If you haven’t subscribed to the blog yet, why not do it now?! That way you’ll be first to know when our latest musings have been hatched!
I’ve noticed lately a few really interesting and exciting surveys are circulating the philanthropic sector, trying to track how much and where Australian philanthropy is giving. I’ve enjoyed seeing an increasing research presence in the sector. It feels in many ways that it’s the next phase of sector growth and maturity, as we attempt to learn more about our giving practices as a nation.
Last week I attended the Australian Environmental Grantmakers Network (AEGN) 2011 Conference. The AEGN is a great organisation supporting environmental philanthropy in Australia and the conference was a special day focusing on Indigenous environmental granting.

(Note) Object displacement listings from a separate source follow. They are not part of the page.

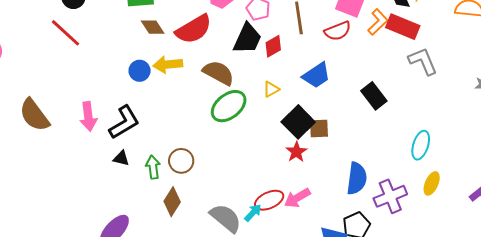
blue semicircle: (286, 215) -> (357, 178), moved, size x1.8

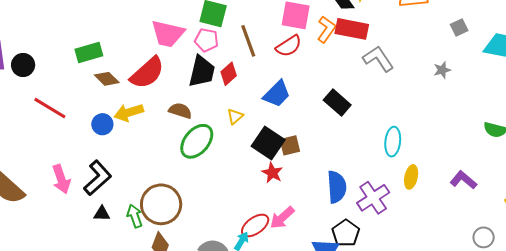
red line: (65, 33) -> (50, 108), moved
brown semicircle: (218, 73) -> (180, 111), size x0.7
brown circle: (181, 161) -> (161, 204), size x1.6

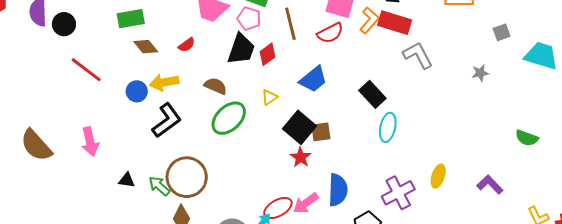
red semicircle: (147, 73) -> (187, 45), size x0.5
cyan ellipse: (393, 142) -> (388, 127), moved
black L-shape: (98, 178) -> (167, 120), moved
blue semicircle: (337, 187) -> (338, 190), moved
green arrow: (135, 216) -> (159, 186), turned -35

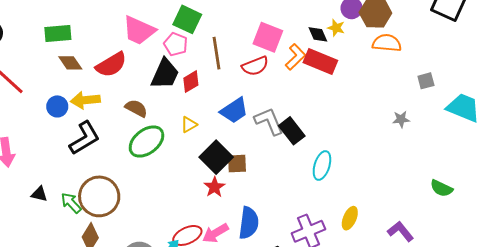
red semicircle: (187, 45) -> (111, 65), size x1.8
gray L-shape: (418, 55) -> (269, 121), moved
cyan ellipse: (388, 127) -> (322, 166), moved

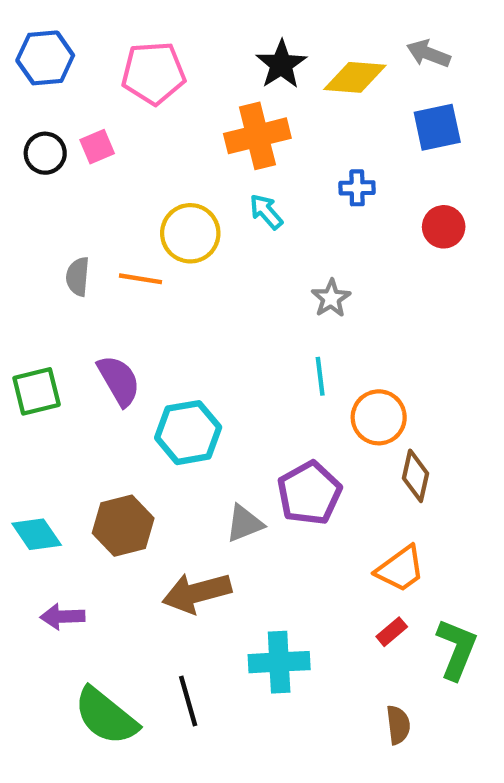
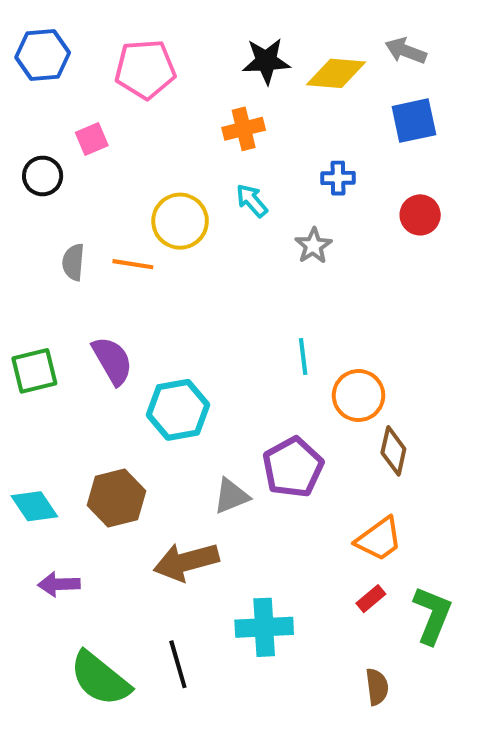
black star: (281, 64) -> (266, 61), turned 30
orange cross: (257, 136) -> (244, 129), size x0.7
black circle: (45, 153) -> (43, 176), moved
gray star: (331, 298) -> (313, 246), moved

Sitting at the conference among a committed band of environment funders I was reminded that it was not long ago that the AEGN launched the 2010 Green Philanthropy Report. The report, supported by a survey filled in by a a touch over 50 funders, demonstrated to the Board of the AEGN that they needed to up the ante in trying to attract philanthropists to environmental grantmaking. That is what capturing this basic information should do, it should inform our practices, our approaches and our priorities as a sector. We should be looking at areas to improve and grow but data is critical to understanding the current landscape.
It is this need for data that has got me thinking. What is the quality of the information philanthropy is currently capturing? Sure, it’ easy to talk broad figures e.g Foundation X distributes $1million in grants annually. But what if we wanted to scratch the surface of that giving a little more, is philanthropy in Australia currently equipped to provide accurate data genuinely reflective of its giving practices? I work for a Foundation that has spent the better part of the last 3 years trying to better ‘code’ or ‘categorize’ the grants we make. I can tell you it’s not been an easy process, there have been a lot of staff hours poured over what information we should capture and still we are left with the reality that the coding process is ultimately subjective. One persons ‘Youth’ program is another persons ‘Education’.
Thankfully Philanthropy Australia (PA) has provided an outline for a grant classification system that encourages funders to capture data using a common sector language. PA’s website states that The intention (of the classification guide) is to standarise the terms used across the Australian philanthropic sector as far as practical, so that grantmaking can be documented and useful statistics on philanthropy collected in ways that contribute to shared understandings. I highly recommend this document as a starting point for those philanthropists or trusts and foundations looking to better capture their data.
While I know the process that my organisation has undertaken to record and capture basic data, I am less clear about the practices and consistencies across the rest of the sector. And this is, in a lot of ways, the source of some of my discomfort. We as a sector need to be able to rely on the validity of the data that is being captured. Equally, if we want researchers to continue to take an interest in where and who we are funding, then it’s important that they too feel that foundations aren’t working to a guesstimate. Again and again I feel it comes back to the issue of philanthropy needing to invest in itself to improve it’s value and credibility to the not-for-profit sector.
I’d love to hear your views on how the sector might better capture its basline data. The work of organisations like the AEGN and Philanthropy Australia in undertaking membership surveys, is slowly helping to shape and influence practice. I just hope the we can provide them and our research partners with increasingly better quality data.